## begin PROVIDED PASSAGE

Benchmark Metals (BNCH.V) reported its updated Mineral Resource Estimate. Ignoring the headlines, global in-pit resources increased 14.9% to 3.04 million gold equivalent ounces. Out of pit resources increased 87.6%. However, the M&I resource grade for in-pit resources decreased from 1.6 g/t AuEq in the last estimate to 1.4 g/t AuEq in the current estimate. The grade decreased for the Inferred resource as well.


Further, the company pushed the completion of its PEA from Q2 to Q3 2022.


I think the fall in grade is a major problem. Low grade deposits are capex intensive in the best of times. With the rising cost of diesel, electricity, steel, not to mention labor, and increased lead times due to transportation bottlenecks, low grade deposits are now particularly unattractive for me. I exited Integra Resources (ITRG) in February 2022 for the same reason.


To make matters worse, Benchmark has not filed its quarterly report for the period ending Feb 28, 2022 on SEDAR yet. The latest company financials posted on their website is for the period ending May 31, 2021. I dislike having to root through exchange filings for quarterlies - in my book, the company is not shareholder friendly if they make me do this, which makes me distrust management.


Eric Sprott exited his shareholding in BNCH in Jan 2022 (except for warrants). It's time to follow his example and sell. Not today, when gold is being hit along with everything in a massive sell-off. I'll pick a better exit point.

## end PROVIDED PASSAGE
## begin GIVEN ENTRIES

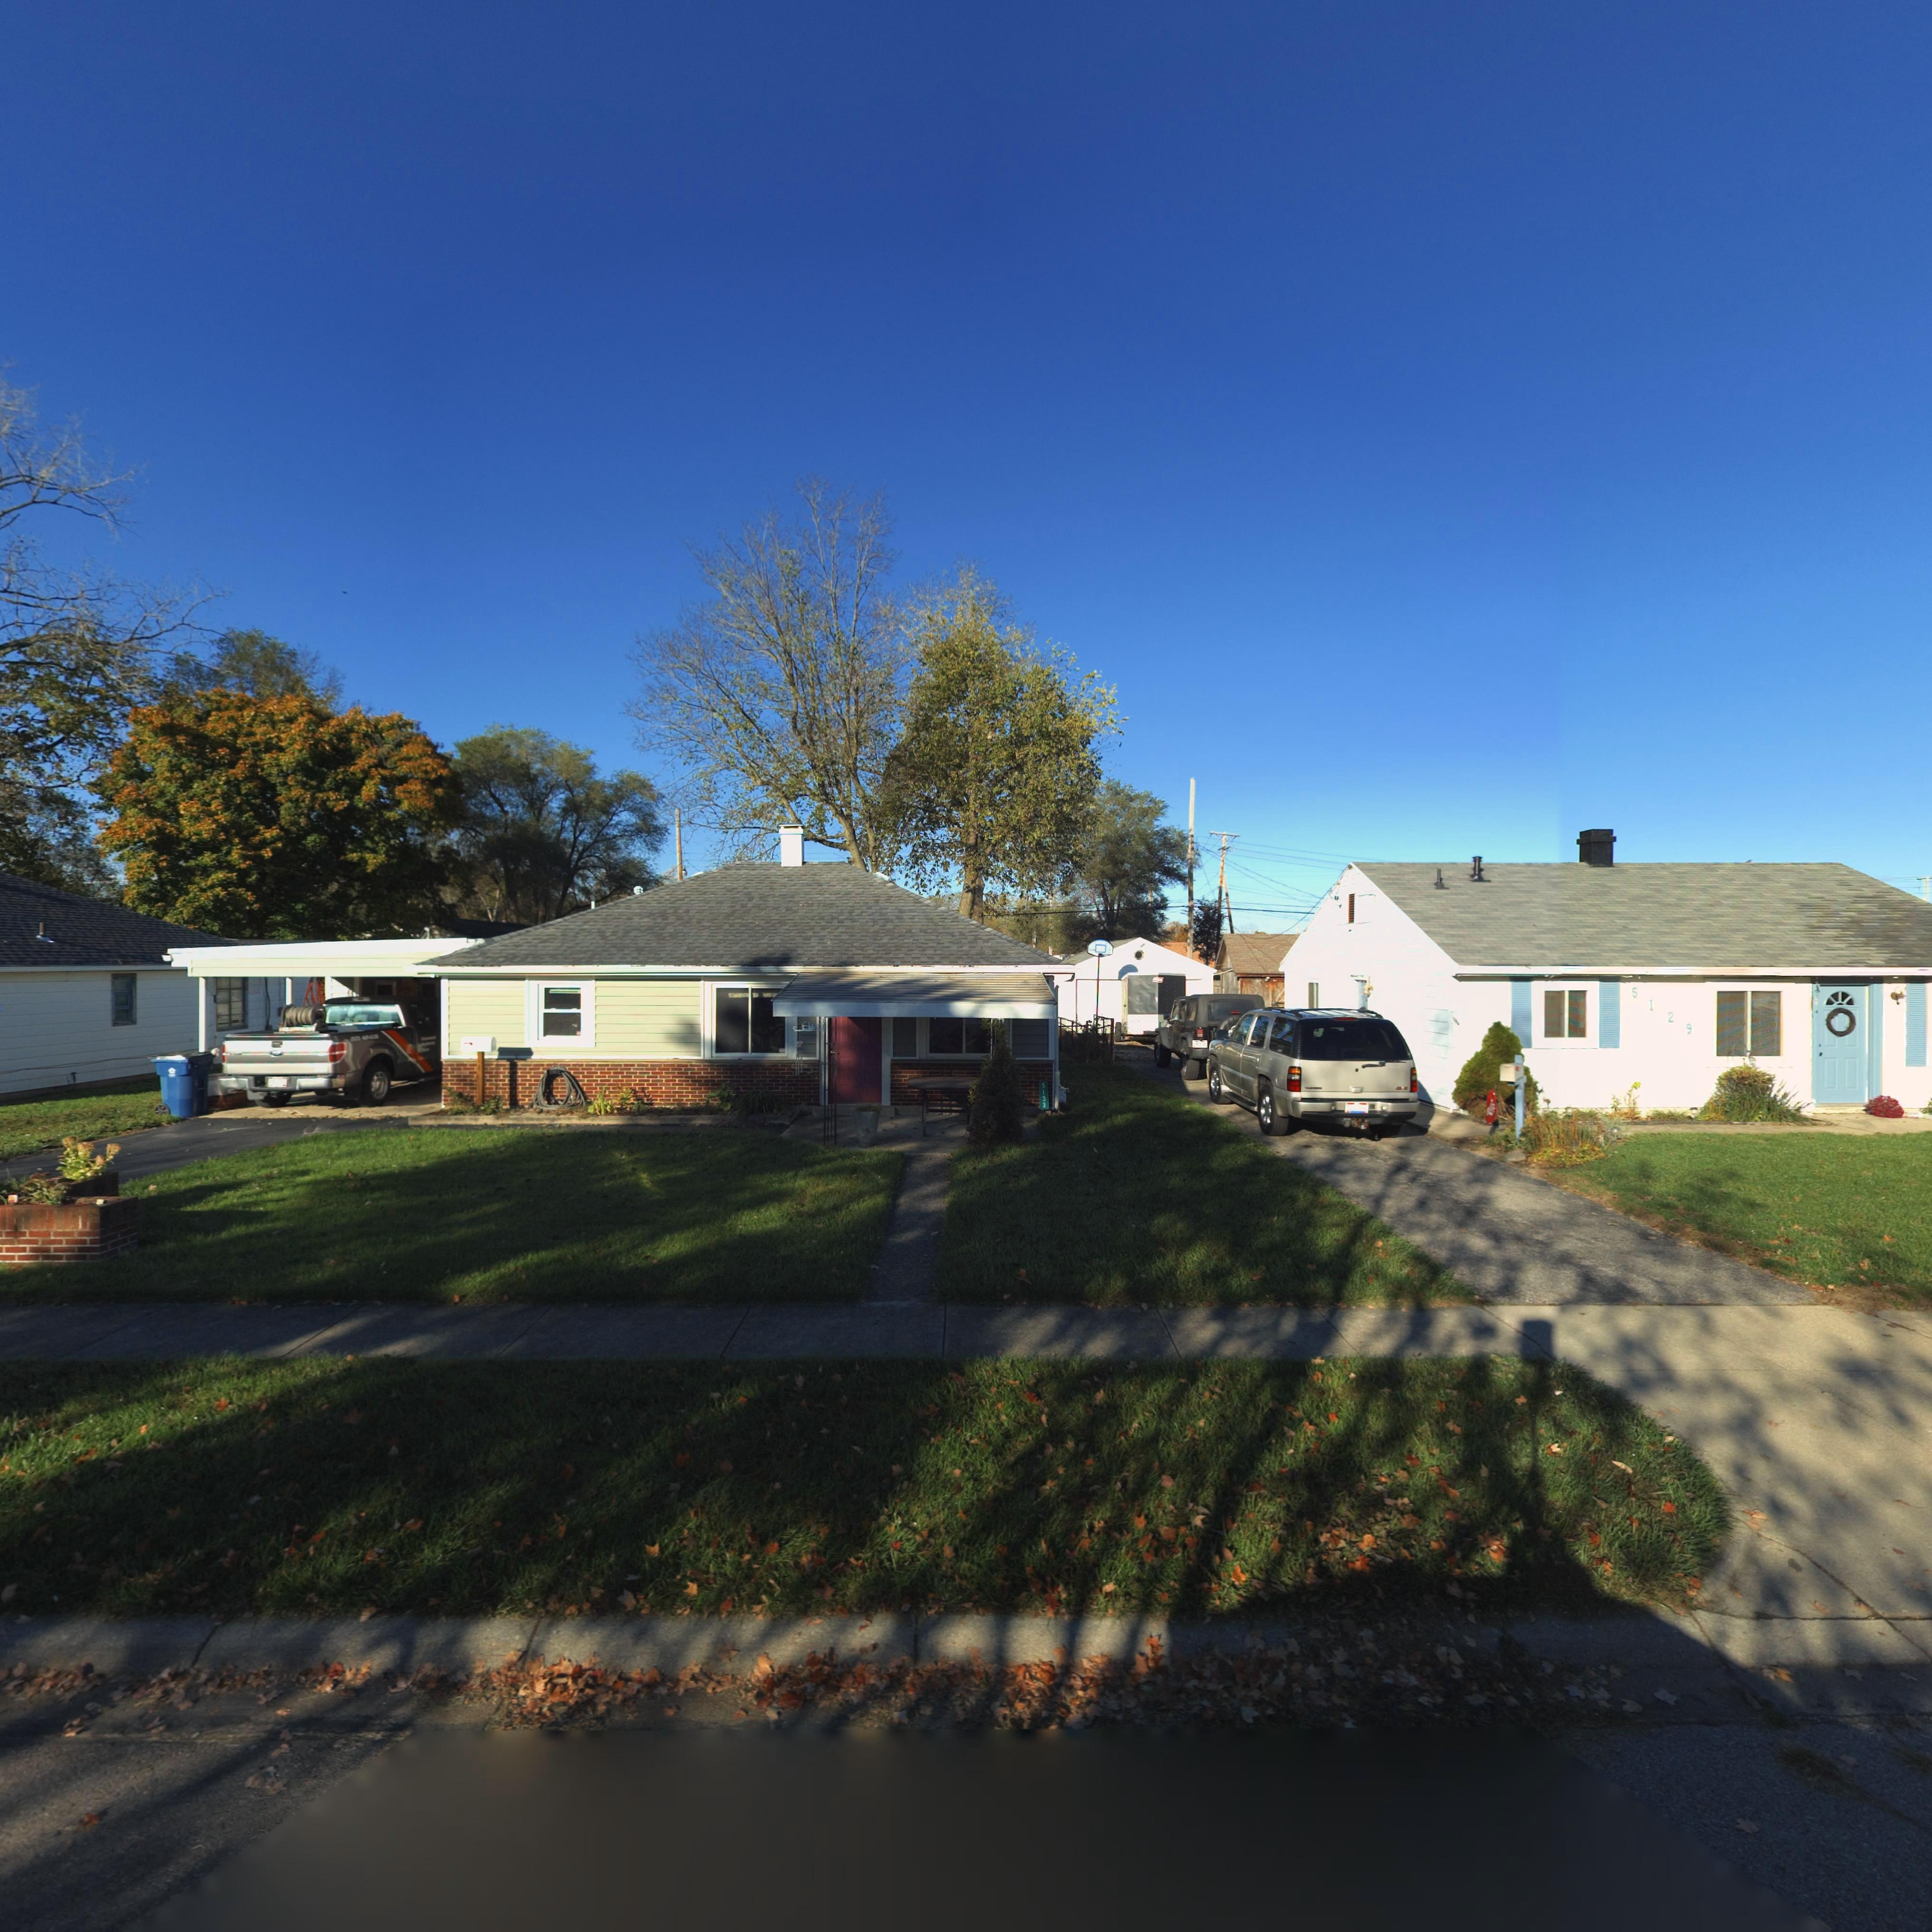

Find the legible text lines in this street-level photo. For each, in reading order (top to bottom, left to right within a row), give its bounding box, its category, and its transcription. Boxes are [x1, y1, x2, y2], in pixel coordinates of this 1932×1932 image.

[1632, 986, 1692, 1035] StreetNumber: 5129
[1041, 1082, 1046, 1108] StreetNumber: 5133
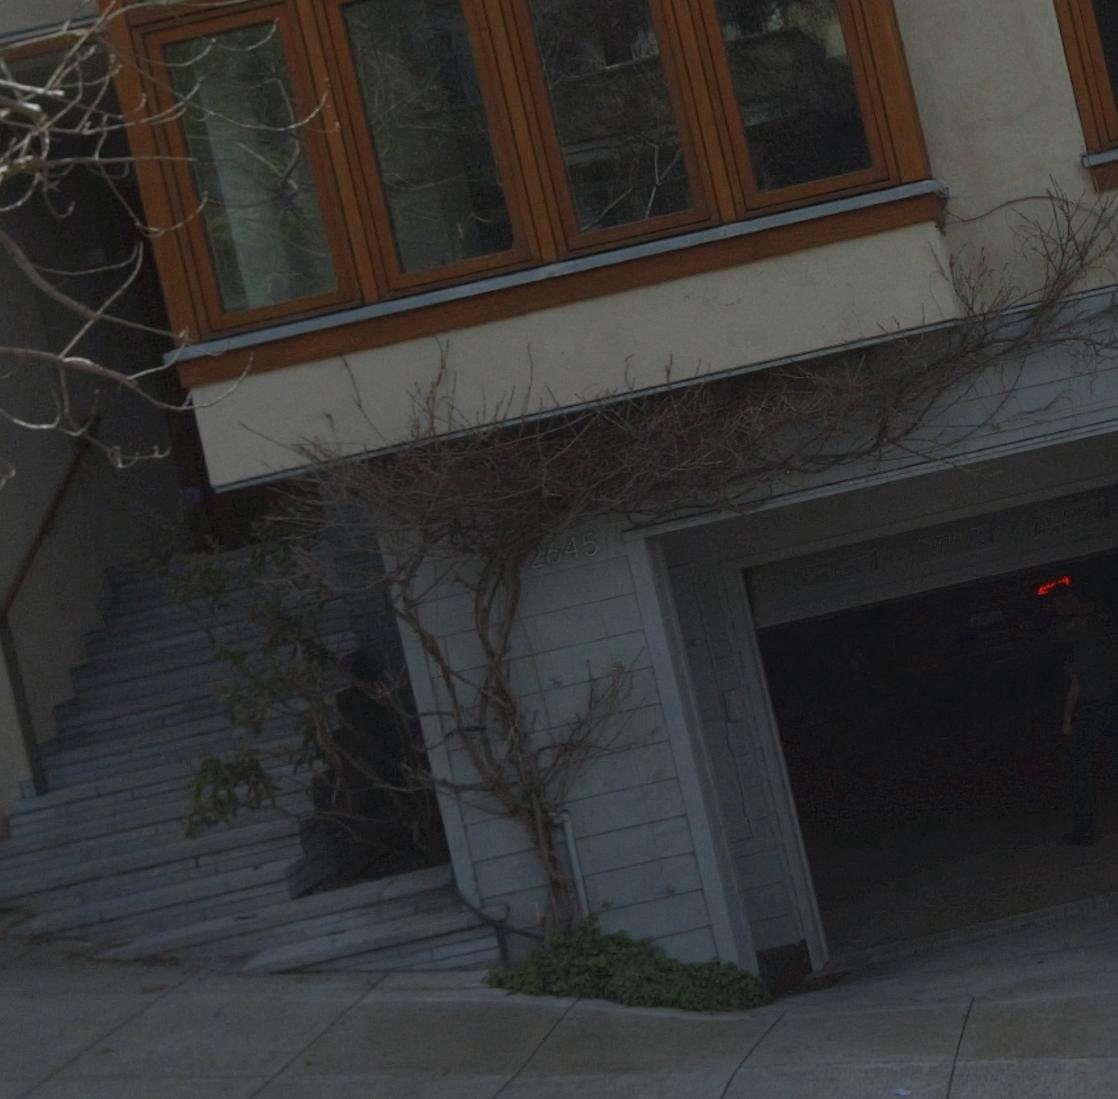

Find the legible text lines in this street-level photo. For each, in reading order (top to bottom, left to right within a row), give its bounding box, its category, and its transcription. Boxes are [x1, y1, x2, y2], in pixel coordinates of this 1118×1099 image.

[528, 528, 602, 574] StreetNumber: *645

## end GIVEN ENTRIES

EXERCISE INSTRUCTIONS:
[A] Answer these questions using the Benchmark Metals commentary above:
(i) By what percentage did out of pit resources increase?
(ii) To which quarter did the company push the completion of its PEA?
(iii) In which month and year did Eric Sprott exit his shareholding in BNCH?
[B] Swap "street-level photo" for "street-view image" throughout the records above, leaving everything else unchanged, and omit the pictures from your answer.

EXPECTED OUTPUTS:
[A]
(i) 87.6%
(ii) Q3 2022
(iii) January 2022

[B]
Find the legible text lines in this street-view image. For each, in reading order (top to bottom, left to right within a row), give its bounding box, its category, and its transcription. Boxes are [x1, y1, x2, y2], in pixel coordinates of this 1932×1932 image.

[1632, 986, 1692, 1035] StreetNumber: 5129
[1041, 1082, 1046, 1108] StreetNumber: 5133

Find the legible text lines in this street-view image. For each, in reading order (top to bottom, left to right within a row), give its bounding box, its category, and its transcription. Boxes are [x1, y1, x2, y2], in pixel coordinates of this 1118×1099 image.

[528, 528, 602, 574] StreetNumber: *645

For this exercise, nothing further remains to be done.